California Supreme Court,
Criminal

Jul. 31, 2018

Some felony enhancements can be stricken under Prop. 47, state Supreme Court rules

A 2014 ballot measure that reduced some nonviolent crimes to misdemeanors also requires the striking of felony sentencing enhancements from non-final judgments tied to a prior felony conviction if the prior was reduced, the state Supreme Court ruled Monday.

A 2014 ballot measure that reduced some nonviolent crimes to misdemeanors requires the striking of felony sentencing enhancements from non-final judgments tied to a prior felony conviction if the prior was reduced, the state Supreme Court ruled Monday.

Proposition 47, or the Safe Neighborhoods and Schools Act, reclassified many non-violent felonies as misdemeanors. It also created a resentencing mechanism for prisoners convicted of those crimes and instituted a review process to ensure criminals released under it did not pose a risk to public safety.

The Supreme Court's opinion ruled on three separate cases involving felony enhancements with similar facts. The court unanimously ruled in favor of the criminals in two cases, and against the third.

In one of the two decided in favor of the convicts, a two-year enhancement was assessed for committing a felony while released on bail for another felony. In the other, a one-year enhancement was given for committing a felony after having served a prior prison term. Since Proposition 47 reduced the underlying crimes to misdemeanors in both, the court ruled that the enhancements should be dismissed.

"This emphasis on reduced penalties for these narcotics- and larceny-related offenses extends logically to enhancements and subsequent offenses connected to those offenses," wrote Chief Justice Tani Cantil-Sakauye in the unanimous opinion.

"From these particular statements in the ballot materials for Proposition 47, it follows that a reduced penalty for a crime that had previously been classified as a felony would include a penalty that takes the form of an enhancement or other recidivist-based punishment that was alleged with that same felony," the chief justice wrote.

________________

→ **Task instructions**:
1 – In the article on the Proposition 47 ruling, who wrote the court's unanimous opinion?
2 – Continue the article on the Proposition 47 ruling from its last paragraph.

[Source texts for formatted documents]
________________

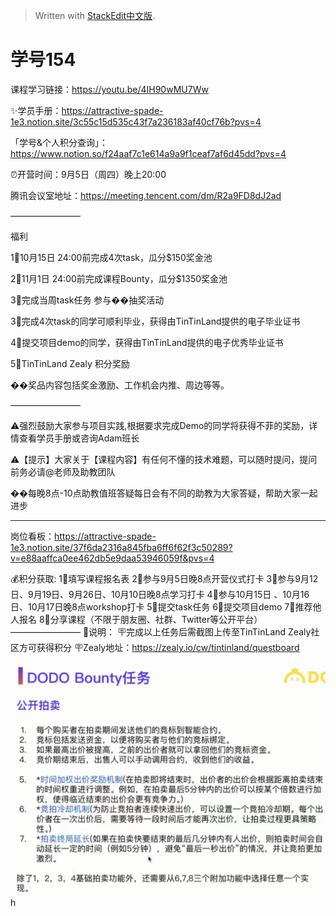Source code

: 


> Written with [StackEdit中文版](https://stackedit.cn/).

# **学号154**

课程学习链接：https://youtu.be/4IH90wMU7Ww

✨学员手册：https://attractive-spade-1e3.notion.site/3c55c15d535c43f7a236183af40cf76b?pvs=4

「学号&个人积分查询」：https://www.notion.so/f24aaf7c1e614a9a9f1ceaf7af6d45dd?pvs=4

⏰开营时间：9月5日（周四）晚上20:00

腾讯会议室地址：https://meeting.tencent.com/dm/R2a9FD8dJ2ad

————————

福利

1⃣️10月15日 24:00前完成4次task，瓜分$150奖金池

2⃣️11月1日 24:00前完成课程Bounty，瓜分$1350奖金池

3⃣️完成当周task任务 参与��抽奖活动

3⃣️完成4次task的同学可顺利毕业，获得由TinTinLand提供的电子毕业证书

4⃣️提交项目demo的同学，获得由TinTinLand提供的电子优秀毕业证书

5⃣️TinTinLand Zealy 积分奖励

��奖品内容包括奖金激励、工作机会内推、周边等等。

————————

⚠️强烈鼓励大家参与项目实践,根据要求完成Demo的同学将获得不菲的奖励，详情查看学员手册或咨询Adam班长

⚠️【提示】大家关于【课程内容】有任何不懂的技术难题，可以随时提问，提问前务必请@老师及助教团队

��每晚8点-10点助教值班答疑每日会有不同的助教为大家答疑，帮助大家一起进步

-------------------------

岗位看板：https://attractive-spade-1e3.notion.site/37f6da2316a845fba6ff6f62f3c50289?v=e88aaffca0ee462db5e9daa53946059f&pvs=4

💰积分获取:
1⃣️填写课程报名表
2⃣️参与9月5日晚8点开营仪式打卡
3⃣️参与9月12日、9月19日、9月26日、10月10日晚8点学习打卡
4⃣️参与10月15日 、10月16日、10月17日晚8点workshop打卡
5⃣️提交task任务
6⃣️提交项目demo
7⃣️推荐他人报名
8⃣️分享课程（不限于朋友圈、社群、Twitter等公开平台）
————————
🧨说明：
🪧完成以上任务后需截图上传至TinTinLand Zealy社区方可获得积分
🪧Zealy地址：https://zealy.io/cw/tintinland/questboard

![输入图片说明](/imgs/2024-10-25/5gzQMzFZ1IzPPQYW.png)
h
<!--stackedit_data:
eyJoaXN0b3J5IjpbLTkyOTUzNjI5MiwxNzY4NTQxMTQsLTExOT
A4NzY5OTZdfQ==
-->
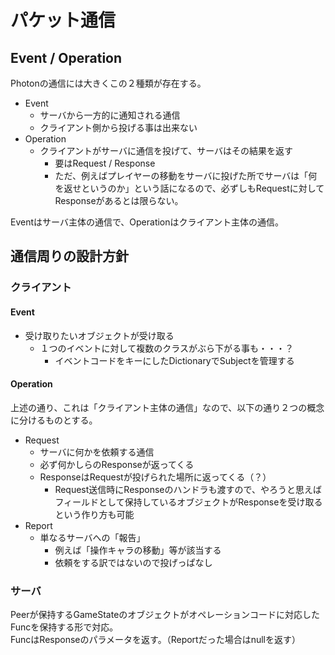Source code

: # パケット通信

## Event / Operation

Photonの通信には大きくこの２種類が存在する。  
- Event
  - サーバから一方的に通知される通信
  - クライアント側から投げる事は出来ない
- Operation
  - クライアントがサーバに通信を投げて、サーバはその結果を返す
    - 要はRequest / Response
    - ただ、例えばプレイヤーの移動をサーバに投げた所でサーバは「何を返せというのか」という話になるので、必ずしもRequestに対してResponseがあるとは限らない。

Eventはサーバ主体の通信で、Operationはクライアント主体の通信。  

## 通信周りの設計方針

### クライアント

#### Event
- 受け取りたいオブジェクトが受け取る
  - １つのイベントに対して複数のクラスがぶら下がる事も・・・？
    - イベントコードをキーにしたDictionaryでSubjectを管理する

#### Operation
上述の通り、これは「クライアント主体の通信」なので、以下の通り２つの概念に分けるものとする。  

- Request
  - サーバに何かを依頼する通信
  - 必ず何かしらのResponseが返ってくる
  - ResponseはRequestが投げられた場所に返ってくる（？）
    - Request送信時にResponseのハンドラも渡すので、やろうと思えばフィールドとして保持しているオブジェクトがResponseを受け取るという作り方も可能
- Report
  - 単なるサーバへの「報告」
    - 例えば「操作キャラの移動」等が該当する
    - 依頼をする訳ではないので投げっぱなし
 
 ### サーバ

Peerが保持するGameStateのオブジェクトがオペレーションコードに対応したFuncを保持する形で対応。  
FuncはResponseのパラメータを返す。（Reportだった場合はnullを返す）  
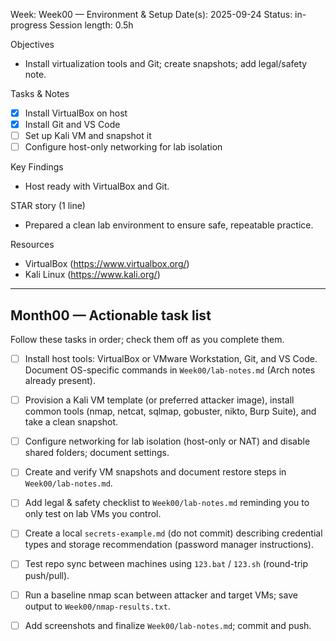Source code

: Week: Week00 — Environment & Setup
Date(s): 2025-09-24
Status: in-progress
Session length: 0.5h

Objectives
- Install virtualization tools and Git; create snapshots; add legal/safety note.

Tasks & Notes
- [x] Install VirtualBox on host
- [x] Install Git and VS Code
- [ ] Set up Kali VM and snapshot it
- [ ] Configure host-only networking for lab isolation

Key Findings
- Host ready with VirtualBox and Git.

STAR story (1 line)
- Prepared a clean lab environment to ensure safe, repeatable practice.

Resources
- VirtualBox (https://www.virtualbox.org/)
- Kali Linux (https://www.kali.org/)

---

## Month00 — Actionable task list

Follow these tasks in order; check them off as you complete them.

- [ ] Install host tools: VirtualBox or VMware Workstation, Git, and VS Code. Document OS-specific commands in `Week00/lab-notes.md` (Arch notes already present).
- [ ] Provision a Kali VM template (or preferred attacker image), install common tools (nmap, netcat, sqlmap, gobuster, nikto, Burp Suite), and take a clean snapshot.
- [ ] Configure networking for lab isolation (host-only or NAT) and disable shared folders; document settings.
- [ ] Create and verify VM snapshots and document restore steps in `Week00/lab-notes.md`.
- [ ] Add legal & safety checklist to `Week00/lab-notes.md` reminding you to only test on lab VMs you control.
- [ ] Create a local `secrets-example.md` (do not commit) describing credential types and storage recommendation (password manager instructions).
- [ ] Test repo sync between machines using `123.bat` / `123.sh` (round-trip push/pull).
- [ ] Run a baseline nmap scan between attacker and target VMs; save output to `Week00/nmap-results.txt`.
- [ ] Add screenshots and finalize `Week00/lab-notes.md`; commit and push.

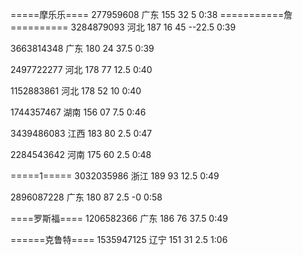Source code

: =====摩乐乐====
277959608 广东 155 32 5
0:38
===========詹==========
3284879093 河北 187 16 45   --22.5
0:39

3663814348 广东 180 24 37.5
0:39

2497722277 河北 178 77 12.5
0:40

1152883861 河北 178 52 10
0:40

1744357467 湖南 156 07 7.5
0:46

3439486083 江西 183 80 2.5
0:47

2284543642 河南 175 60 2.5
0:48

=====1=====
3032035986 浙江 189 93 12.5
0:49

2896087228 广东 180 87 2.5   -0
0:58

====罗斯福====
1206582366 广东 186 76 37.5
0:49

======克鲁特====
1535947125 辽宁 151 31 2.5
1:06
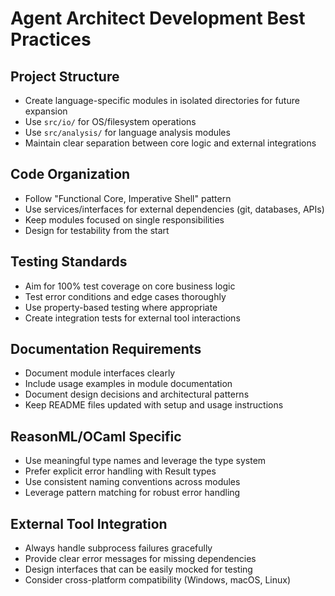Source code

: # Agent Architect Development Best Practices

## Project Structure
- Create language-specific modules in isolated directories for future expansion
- Use `src/io/` for OS/filesystem operations 
- Use `src/analysis/` for language analysis modules
- Maintain clear separation between core logic and external integrations

## Code Organization
- Follow "Functional Core, Imperative Shell" pattern
- Use services/interfaces for external dependencies (git, databases, APIs)
- Keep modules focused on single responsibilities
- Design for testability from the start

## Testing Standards
- Aim for 100% test coverage on core business logic
- Test error conditions and edge cases thoroughly
- Use property-based testing where appropriate
- Create integration tests for external tool interactions

## Documentation Requirements
- Document module interfaces clearly
- Include usage examples in module documentation
- Document design decisions and architectural patterns
- Keep README files updated with setup and usage instructions

## ReasonML/OCaml Specific
- Use meaningful type names and leverage the type system
- Prefer explicit error handling with Result types
- Use consistent naming conventions across modules
- Leverage pattern matching for robust error handling

## External Tool Integration
- Always handle subprocess failures gracefully
- Provide clear error messages for missing dependencies
- Design interfaces that can be easily mocked for testing
- Consider cross-platform compatibility (Windows, macOS, Linux)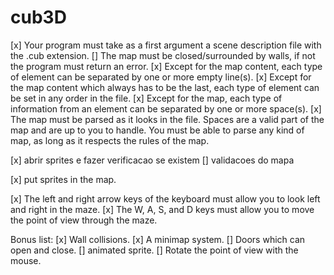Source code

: # cub3D
[x] Your program must take as a first argument a scene description file with the .cub
extension.
[] The map must be closed/surrounded by walls, if not the program must return
an error.
[x] Except for the map content, each type of element can be separated by one or
more empty line(s).
[x] Except for the map content which always has to be the last, each type of
element can be set in any order in the file.
[x] Except for the map, each type of information from an element can be separated
by one or more space(s).
[x] The map must be parsed as it looks in the file. Spaces are a valid part of the
map and are up to you to handle. You must be able to parse any kind of map,
as long as it respects the rules of the map.


[x] abrir sprites e fazer verificacao se existem 
[] validacoes do mapa

[x] put sprites in the map.

[x] The left and right arrow keys of the keyboard must allow you to look left and
right in the maze.
[x] The W, A, S, and D keys must allow you to move the point of view through
the maze.

Bonus list:
[x] Wall collisions.
[x] A minimap system.
[] Doors which can open and close.
[] animated sprite.
[] Rotate the point of view with the mouse.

________________

→ **Answers to the problems**:
1 – Chief Justice Tani Cantil-Sakauye.

2 –
The court ruled that the enhancements could be successfully challenged in the resentencing process, due to Proposition 47's language saying the prior crime needed to be considered "a misdemeanor for all purposes." People v. Buycks, 2018 DJDAR 7510 (Cal. Sup. Ct., filed July 30, 2018).

"Proposition 47's creation of a procedure to retroactively reduce to a misdemeanor any judgment, even those that are otherwise final, is consistent with the conclusion that the initiative should also have a limited retroactive impact on non-final judgments involving enhancements previously derived from those now reduced felonies," Cantil-Sakauye wrote.

The third case, while featuring a felony reduced to a misdemeanor under Proposition 47, varies in key ways from the others, which led the court to uphold its enhancement.

In that instance, the defendant was assessed a second felony charge for failing to appear in court to address his prior crime under Section 1320.5 of the Penal Code.

In that case, the defendant's original crime was reduced to a misdemeanor, but the felony charge for failure to appear stood.

The majority focused on the intent of Section 1320.5 to punish attempts to dodge justice by failing to appear, and that it does not require a conviction.

"Under a plain reading of the statute, a Section 1320.5 conviction does not require the bail jumper's felony charge to have resulted in a felony conviction. This defeats petitioner Guiomar's claim for relief under Proposition 47," Cantil-Sakauye wrote.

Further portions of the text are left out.